___ Exercise materials

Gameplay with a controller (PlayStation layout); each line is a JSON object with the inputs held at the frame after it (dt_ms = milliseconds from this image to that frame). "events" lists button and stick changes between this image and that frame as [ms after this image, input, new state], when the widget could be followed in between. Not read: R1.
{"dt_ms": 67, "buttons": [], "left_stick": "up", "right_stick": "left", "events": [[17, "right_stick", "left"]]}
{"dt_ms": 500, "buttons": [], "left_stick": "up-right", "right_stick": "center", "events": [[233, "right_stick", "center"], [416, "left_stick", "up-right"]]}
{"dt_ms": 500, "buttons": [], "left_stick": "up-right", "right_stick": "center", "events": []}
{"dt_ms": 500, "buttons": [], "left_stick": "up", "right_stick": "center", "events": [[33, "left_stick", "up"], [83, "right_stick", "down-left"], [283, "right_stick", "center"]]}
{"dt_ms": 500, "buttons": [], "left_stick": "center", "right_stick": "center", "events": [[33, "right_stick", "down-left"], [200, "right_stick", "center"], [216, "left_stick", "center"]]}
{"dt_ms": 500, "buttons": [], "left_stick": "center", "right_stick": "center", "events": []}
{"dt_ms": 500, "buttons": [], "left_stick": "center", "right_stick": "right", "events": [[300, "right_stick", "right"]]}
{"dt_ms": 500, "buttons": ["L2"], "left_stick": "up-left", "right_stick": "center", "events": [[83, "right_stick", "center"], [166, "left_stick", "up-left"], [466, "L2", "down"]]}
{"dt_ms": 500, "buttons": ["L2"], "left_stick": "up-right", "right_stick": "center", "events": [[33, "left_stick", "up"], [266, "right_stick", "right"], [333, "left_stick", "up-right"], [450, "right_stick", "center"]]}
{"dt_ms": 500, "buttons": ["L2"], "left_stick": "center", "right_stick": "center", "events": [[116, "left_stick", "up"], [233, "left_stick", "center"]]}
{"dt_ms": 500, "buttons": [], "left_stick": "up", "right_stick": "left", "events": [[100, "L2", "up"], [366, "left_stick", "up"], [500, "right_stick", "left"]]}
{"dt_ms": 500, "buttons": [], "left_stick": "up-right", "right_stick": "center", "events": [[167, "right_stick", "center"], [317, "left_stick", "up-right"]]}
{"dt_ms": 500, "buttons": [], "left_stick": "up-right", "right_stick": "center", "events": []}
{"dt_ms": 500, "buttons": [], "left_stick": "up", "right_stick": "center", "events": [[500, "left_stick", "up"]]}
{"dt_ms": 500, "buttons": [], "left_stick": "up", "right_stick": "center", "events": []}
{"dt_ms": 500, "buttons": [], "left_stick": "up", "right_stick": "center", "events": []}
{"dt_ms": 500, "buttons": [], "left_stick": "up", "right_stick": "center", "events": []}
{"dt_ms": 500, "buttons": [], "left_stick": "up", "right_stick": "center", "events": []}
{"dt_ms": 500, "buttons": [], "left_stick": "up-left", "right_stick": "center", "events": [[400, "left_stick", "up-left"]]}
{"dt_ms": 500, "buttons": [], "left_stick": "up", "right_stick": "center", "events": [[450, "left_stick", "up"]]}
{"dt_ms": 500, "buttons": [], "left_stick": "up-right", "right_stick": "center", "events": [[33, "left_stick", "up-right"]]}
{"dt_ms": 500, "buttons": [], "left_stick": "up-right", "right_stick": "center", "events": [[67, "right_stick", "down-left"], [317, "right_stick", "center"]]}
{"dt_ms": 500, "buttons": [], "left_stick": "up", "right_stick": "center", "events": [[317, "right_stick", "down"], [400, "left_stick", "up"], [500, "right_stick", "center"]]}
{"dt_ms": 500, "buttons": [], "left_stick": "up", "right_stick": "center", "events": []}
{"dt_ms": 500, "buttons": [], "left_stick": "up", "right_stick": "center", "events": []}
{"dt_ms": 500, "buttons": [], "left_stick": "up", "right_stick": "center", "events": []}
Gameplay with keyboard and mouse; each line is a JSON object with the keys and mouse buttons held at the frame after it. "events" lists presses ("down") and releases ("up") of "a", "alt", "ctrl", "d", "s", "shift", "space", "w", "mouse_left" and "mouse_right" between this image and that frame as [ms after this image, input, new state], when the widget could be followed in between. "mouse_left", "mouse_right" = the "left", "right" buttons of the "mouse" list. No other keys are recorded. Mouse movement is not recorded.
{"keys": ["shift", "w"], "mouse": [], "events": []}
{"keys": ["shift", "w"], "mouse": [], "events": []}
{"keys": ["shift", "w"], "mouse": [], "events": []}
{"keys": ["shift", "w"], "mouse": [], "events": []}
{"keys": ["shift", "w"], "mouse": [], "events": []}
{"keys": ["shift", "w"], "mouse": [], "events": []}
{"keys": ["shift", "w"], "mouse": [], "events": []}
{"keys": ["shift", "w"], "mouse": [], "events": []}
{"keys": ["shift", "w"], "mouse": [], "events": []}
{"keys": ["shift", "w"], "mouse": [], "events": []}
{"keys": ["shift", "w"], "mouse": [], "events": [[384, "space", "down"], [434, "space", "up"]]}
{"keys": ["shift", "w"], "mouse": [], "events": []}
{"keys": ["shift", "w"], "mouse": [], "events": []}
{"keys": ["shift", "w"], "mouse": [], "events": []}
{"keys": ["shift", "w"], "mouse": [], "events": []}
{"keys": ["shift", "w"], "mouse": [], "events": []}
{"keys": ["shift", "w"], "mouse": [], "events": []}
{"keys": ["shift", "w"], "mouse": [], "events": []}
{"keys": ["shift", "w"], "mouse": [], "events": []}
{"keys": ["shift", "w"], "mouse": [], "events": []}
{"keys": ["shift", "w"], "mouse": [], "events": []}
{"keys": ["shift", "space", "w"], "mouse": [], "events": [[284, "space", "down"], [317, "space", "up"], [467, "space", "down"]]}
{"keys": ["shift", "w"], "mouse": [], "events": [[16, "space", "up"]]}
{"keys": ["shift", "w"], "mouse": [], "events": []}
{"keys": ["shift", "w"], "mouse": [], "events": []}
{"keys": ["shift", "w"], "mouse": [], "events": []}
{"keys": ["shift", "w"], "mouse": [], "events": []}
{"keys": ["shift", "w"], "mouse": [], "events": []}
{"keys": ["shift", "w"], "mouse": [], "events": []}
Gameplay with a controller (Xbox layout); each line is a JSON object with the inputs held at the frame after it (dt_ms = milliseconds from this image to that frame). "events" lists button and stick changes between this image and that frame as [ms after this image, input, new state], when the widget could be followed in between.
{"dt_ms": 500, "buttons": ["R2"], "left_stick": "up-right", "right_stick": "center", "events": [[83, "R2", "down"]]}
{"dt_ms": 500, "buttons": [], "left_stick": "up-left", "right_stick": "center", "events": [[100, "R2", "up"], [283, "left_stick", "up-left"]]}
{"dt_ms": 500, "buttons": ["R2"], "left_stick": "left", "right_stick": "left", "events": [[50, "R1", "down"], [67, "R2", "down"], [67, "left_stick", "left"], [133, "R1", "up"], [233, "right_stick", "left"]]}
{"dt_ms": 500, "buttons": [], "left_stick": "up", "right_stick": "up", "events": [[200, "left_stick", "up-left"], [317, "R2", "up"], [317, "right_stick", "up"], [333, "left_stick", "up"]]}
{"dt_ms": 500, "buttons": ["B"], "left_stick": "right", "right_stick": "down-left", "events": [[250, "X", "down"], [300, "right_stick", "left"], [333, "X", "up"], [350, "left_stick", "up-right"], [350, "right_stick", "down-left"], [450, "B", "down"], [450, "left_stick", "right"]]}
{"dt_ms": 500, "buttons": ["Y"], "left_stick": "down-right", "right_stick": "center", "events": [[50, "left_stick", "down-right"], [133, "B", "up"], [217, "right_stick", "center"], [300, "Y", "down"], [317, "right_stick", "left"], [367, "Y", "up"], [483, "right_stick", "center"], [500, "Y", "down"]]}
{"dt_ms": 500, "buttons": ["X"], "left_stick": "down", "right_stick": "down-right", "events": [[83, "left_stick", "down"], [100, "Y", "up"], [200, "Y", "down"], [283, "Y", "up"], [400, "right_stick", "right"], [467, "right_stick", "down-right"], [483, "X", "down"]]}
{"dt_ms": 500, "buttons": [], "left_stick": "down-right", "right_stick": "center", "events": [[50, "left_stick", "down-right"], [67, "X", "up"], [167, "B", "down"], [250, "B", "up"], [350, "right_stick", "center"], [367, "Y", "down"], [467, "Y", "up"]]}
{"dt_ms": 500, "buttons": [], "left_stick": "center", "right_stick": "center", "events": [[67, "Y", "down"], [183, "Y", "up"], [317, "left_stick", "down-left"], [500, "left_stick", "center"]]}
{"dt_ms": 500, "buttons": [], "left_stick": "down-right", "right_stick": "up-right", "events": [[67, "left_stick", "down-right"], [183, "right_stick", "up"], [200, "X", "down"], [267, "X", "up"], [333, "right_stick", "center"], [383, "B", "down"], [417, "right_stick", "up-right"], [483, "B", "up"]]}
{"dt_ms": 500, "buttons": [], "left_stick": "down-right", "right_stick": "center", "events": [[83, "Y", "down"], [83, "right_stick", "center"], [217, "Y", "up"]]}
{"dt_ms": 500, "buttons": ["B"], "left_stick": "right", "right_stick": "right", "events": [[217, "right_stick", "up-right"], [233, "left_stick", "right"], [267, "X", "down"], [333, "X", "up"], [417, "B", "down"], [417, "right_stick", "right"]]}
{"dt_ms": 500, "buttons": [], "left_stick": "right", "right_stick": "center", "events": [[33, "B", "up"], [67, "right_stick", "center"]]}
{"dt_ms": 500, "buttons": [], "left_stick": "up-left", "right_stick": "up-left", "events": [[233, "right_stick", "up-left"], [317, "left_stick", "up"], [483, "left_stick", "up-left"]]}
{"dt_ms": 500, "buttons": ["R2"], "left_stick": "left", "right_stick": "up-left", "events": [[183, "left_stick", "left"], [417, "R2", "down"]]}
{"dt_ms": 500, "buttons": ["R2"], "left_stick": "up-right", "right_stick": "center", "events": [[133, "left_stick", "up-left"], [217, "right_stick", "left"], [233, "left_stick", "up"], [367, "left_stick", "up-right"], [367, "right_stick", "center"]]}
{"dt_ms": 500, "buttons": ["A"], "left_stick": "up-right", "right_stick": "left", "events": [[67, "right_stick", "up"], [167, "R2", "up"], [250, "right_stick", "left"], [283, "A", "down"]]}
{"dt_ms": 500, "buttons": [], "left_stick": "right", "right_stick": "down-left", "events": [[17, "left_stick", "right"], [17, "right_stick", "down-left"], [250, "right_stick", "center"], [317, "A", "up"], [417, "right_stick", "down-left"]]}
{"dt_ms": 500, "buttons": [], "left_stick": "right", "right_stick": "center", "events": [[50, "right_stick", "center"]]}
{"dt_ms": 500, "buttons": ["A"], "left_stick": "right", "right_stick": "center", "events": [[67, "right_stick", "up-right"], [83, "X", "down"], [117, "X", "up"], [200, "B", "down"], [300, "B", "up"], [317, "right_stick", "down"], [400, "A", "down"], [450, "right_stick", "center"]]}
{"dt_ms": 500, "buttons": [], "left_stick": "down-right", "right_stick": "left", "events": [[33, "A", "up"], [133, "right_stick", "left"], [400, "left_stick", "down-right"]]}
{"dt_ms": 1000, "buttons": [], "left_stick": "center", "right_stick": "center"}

______

Please return every line of the records above that contains the word "milliseconds".

* Result of this exercise:
Gameplay with a controller (PlayStation layout); each line is a JSON object with the inputs held at the frame after it (dt_ms = milliseconds from this image to that frame). "events" lists button and stick changes between this image and that frame as [ms after this image, input, new state], when the widget could be followed in between. Not read: R1.
Gameplay with a controller (Xbox layout); each line is a JSON object with the inputs held at the frame after it (dt_ms = milliseconds from this image to that frame). "events" lists button and stick changes between this image and that frame as [ms after this image, input, new state], when the widget could be followed in between.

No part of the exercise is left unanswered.